We very recently met with our Scientific Advisory Board. And just to reiterate, they're on our website. But these are and really astute group of scientists that we're thrilled to be working with, and it includes Mario Snow and Kurt Schelper and Pat LaRusso and Don Van Hoff, Benoit Hidalgo, Steven O'Dea, real experts in drug development and specifically in immune therapy development. And we went through all of the data, the preponderance of data that we have to date. And we've actually agreed on the fact that we have a very active dose and a very active combination dose that we will now pursue with the trial that we believe will be designed to support a very rapid BLA filing.

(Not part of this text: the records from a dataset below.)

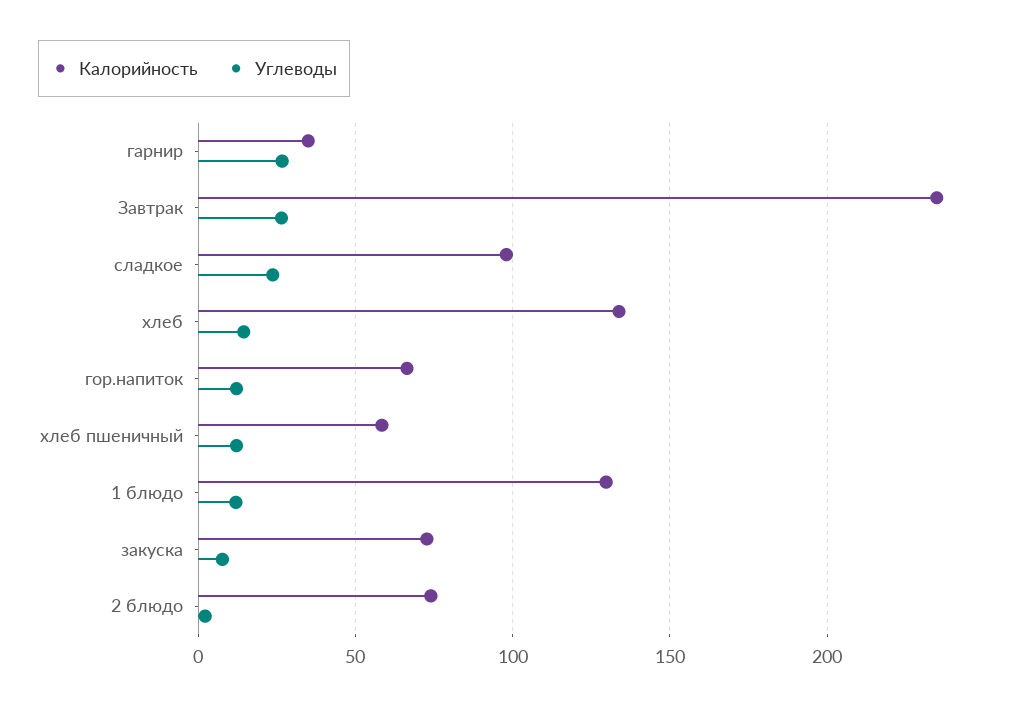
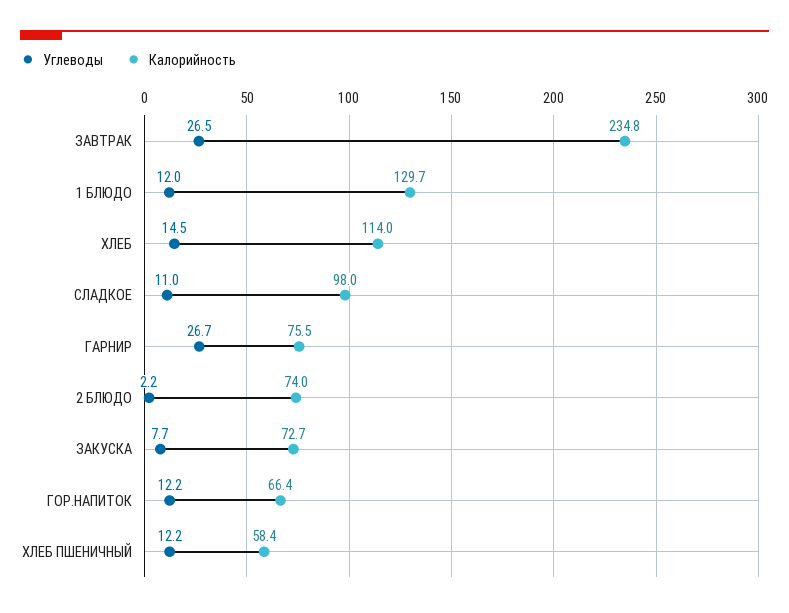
  {
    "Калорийность": {
-     "гарнир": 35,
+     "гарнир": 75.5,
      "Завтрак": 234.8,
      "сладкое": 98,
-     "хлеб": 135,
+     "хлеб": 114,
      "гор.напиток": 66.4,
      "хлеб пшеничный": 58.4,
      "1 блюдо": 129.7,
      "закуска": 72.7,
      "2 блюдо": 74
    },
    "Углеводы": {
      "гарнир": 26.7,
      "Завтрак": 26.5,
-     "сладкое": 25,
+     "сладкое": 11,
      "хлеб": 14.5,
      "гор.напиток": 12.2,
      "хлеб пшеничный": 12.2,
      "1 блюдо": 12,
      "закуска": 7.7,
      "2 блюдо": 2.2
    }
  }

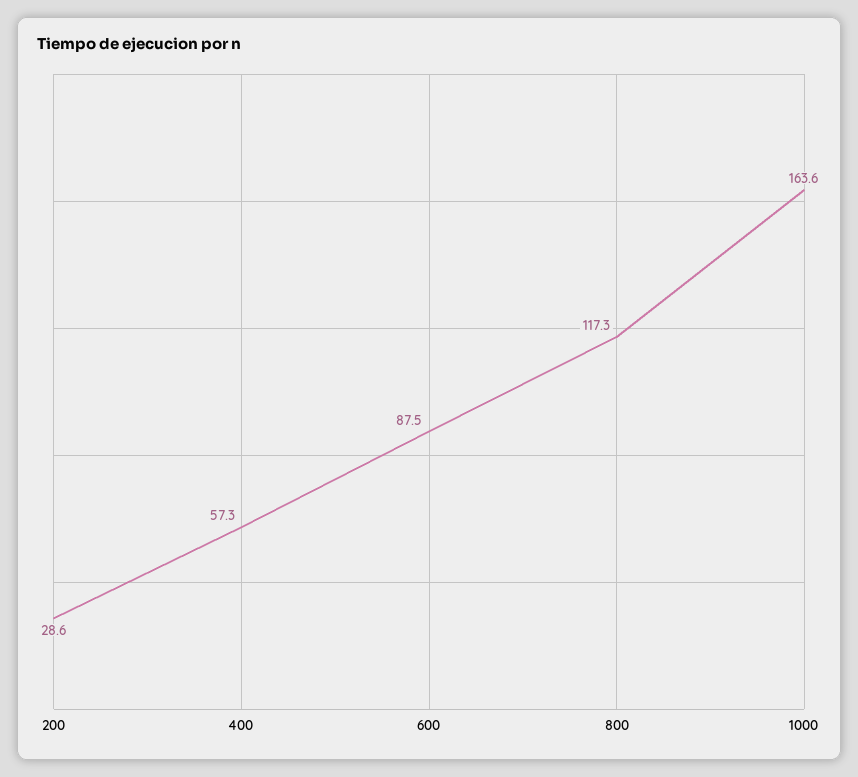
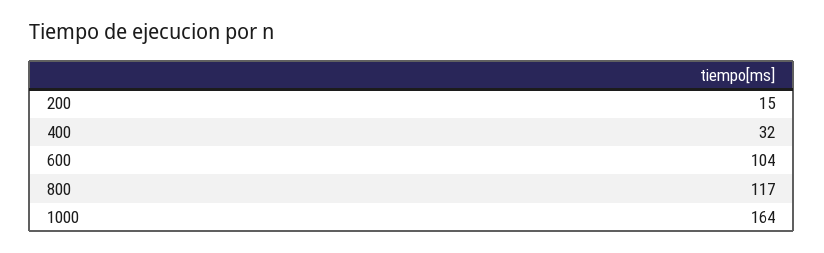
  {
-   "200": 28.6,
+   "200": 15,
-   "400": 57.3,
+   "400": 32,
-   "600": 87.5,
+   "600": 104,
    "800": 117.3,
    "1000": 163.6
  }

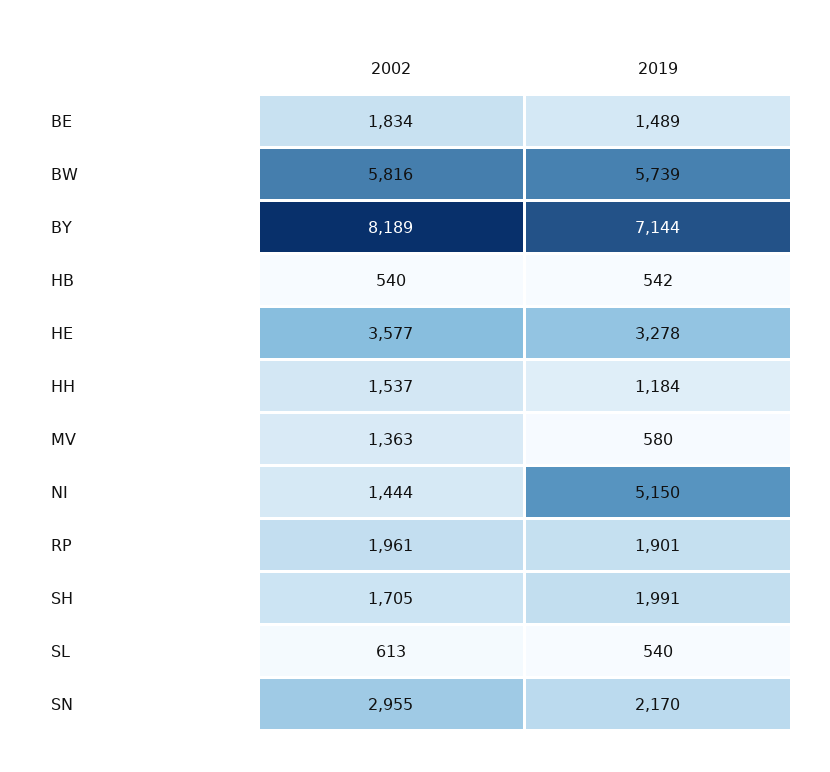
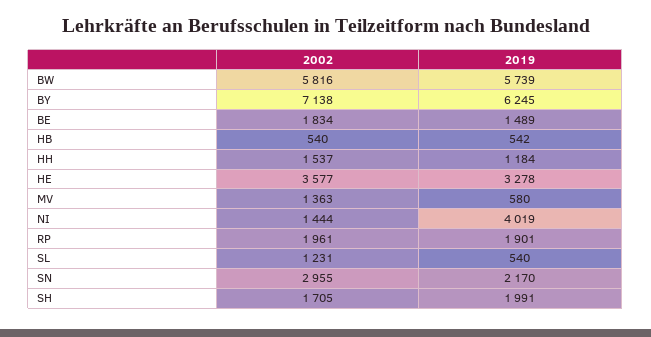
  {
    "2002": {
      "BE": 1834,
      "BW": 5816,
-     "BY": 8189,
+     "BY": 7138,
      "HB": 540,
      "HE": 3577,
      "HH": 1537,
      "MV": 1363,
      "NI": 1444,
      "RP": 1961,
      "SH": 1705,
-     "SL": 613,
+     "SL": 1231,
      "SN": 2955
    },
    "2019": {
      "BE": 1489,
      "BW": 5739,
-     "BY": 7144,
+     "BY": 6245,
      "HB": 542,
      "HE": 3278,
      "HH": 1184,
      "MV": 580,
-     "NI": 5150,
+     "NI": 4019,
      "RP": 1901,
      "SH": 1991,
      "SL": 540,
      "SN": 2170
    }
  }

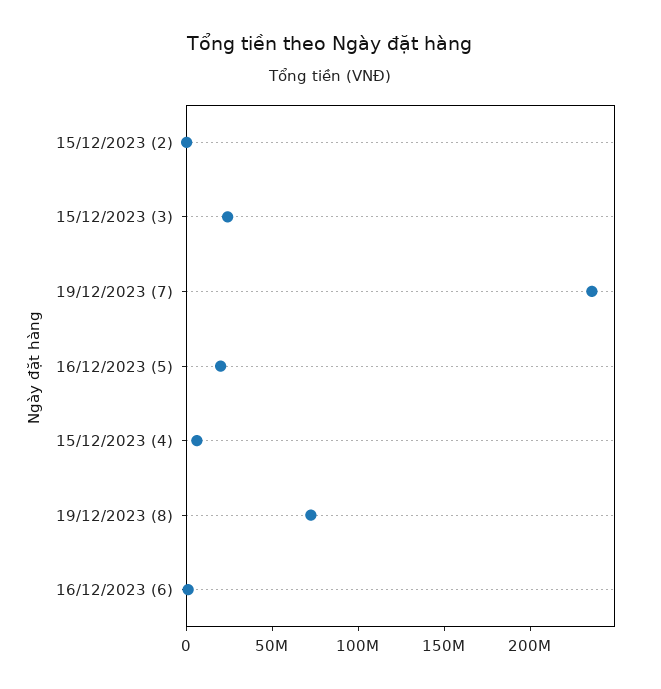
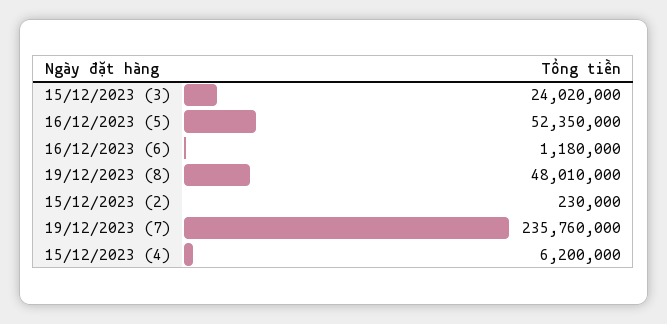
  {
    "15/12/2023 (2)": 230000,
    "15/12/2023 (3)": 24020000,
    "19/12/2023 (7)": 235760000,
-   "16/12/2023 (5)": 20000000,
+   "16/12/2023 (5)": 52350000,
    "15/12/2023 (4)": 6200000,
-   "19/12/2023 (8)": 70000000,
+   "19/12/2023 (8)": 48010000,
    "16/12/2023 (6)": 1180000
  }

Our next wave, our clinical expansion for November will be very, very important for us and will be designed for to interrogate activity in a few different target tumors of interest, where we believe that we have a differentiated and superior approach in large market opportunities. So we will be disclosing these plans with you this year.
Speaker 2
All the questions, Cheryl, we can promptly end the call. We are about nine minutes over.
Speaker 0
There are no further questions at this time, sir. Are there any closing remarks?
Speaker 2
Thank you very much everybody. I think we've covered quite a bit and we look forward to communicating all the excitement in coming weeks, months and year.
Speaker 0
Ladies and gentlemen, this concludes today's teleconference. Thank you for your participation. You may now disconnect.